Lines of the listing below that contain the string "textură" are to be returned.

■ ■ ■

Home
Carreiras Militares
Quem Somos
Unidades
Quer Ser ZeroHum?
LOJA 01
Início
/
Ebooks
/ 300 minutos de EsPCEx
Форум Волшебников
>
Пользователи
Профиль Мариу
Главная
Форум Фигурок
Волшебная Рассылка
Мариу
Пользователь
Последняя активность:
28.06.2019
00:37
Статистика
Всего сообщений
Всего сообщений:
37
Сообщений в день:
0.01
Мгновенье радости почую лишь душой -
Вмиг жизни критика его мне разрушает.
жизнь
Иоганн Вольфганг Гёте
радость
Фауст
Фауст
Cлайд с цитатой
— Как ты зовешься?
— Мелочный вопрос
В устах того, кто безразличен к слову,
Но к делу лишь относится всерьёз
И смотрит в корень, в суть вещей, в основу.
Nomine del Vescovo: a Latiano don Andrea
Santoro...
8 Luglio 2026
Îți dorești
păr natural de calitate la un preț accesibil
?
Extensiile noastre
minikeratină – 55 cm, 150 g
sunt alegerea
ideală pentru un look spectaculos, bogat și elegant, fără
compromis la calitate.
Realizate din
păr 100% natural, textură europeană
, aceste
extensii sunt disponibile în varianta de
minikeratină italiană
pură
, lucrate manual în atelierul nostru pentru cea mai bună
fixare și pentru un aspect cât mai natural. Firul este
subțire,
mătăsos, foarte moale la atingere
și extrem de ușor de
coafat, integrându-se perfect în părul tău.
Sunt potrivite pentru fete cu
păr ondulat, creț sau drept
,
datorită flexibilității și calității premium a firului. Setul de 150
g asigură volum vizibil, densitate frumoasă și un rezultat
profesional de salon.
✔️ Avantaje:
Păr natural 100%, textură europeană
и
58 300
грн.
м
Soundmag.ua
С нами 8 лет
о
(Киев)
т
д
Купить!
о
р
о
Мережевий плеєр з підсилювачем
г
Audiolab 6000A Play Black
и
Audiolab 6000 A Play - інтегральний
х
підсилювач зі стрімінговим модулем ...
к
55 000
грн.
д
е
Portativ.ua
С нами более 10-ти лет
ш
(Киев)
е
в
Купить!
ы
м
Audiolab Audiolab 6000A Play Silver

■ ■ ■

Task solution:
păr 100% natural, textură europeană
Păr natural 100%, textură europeană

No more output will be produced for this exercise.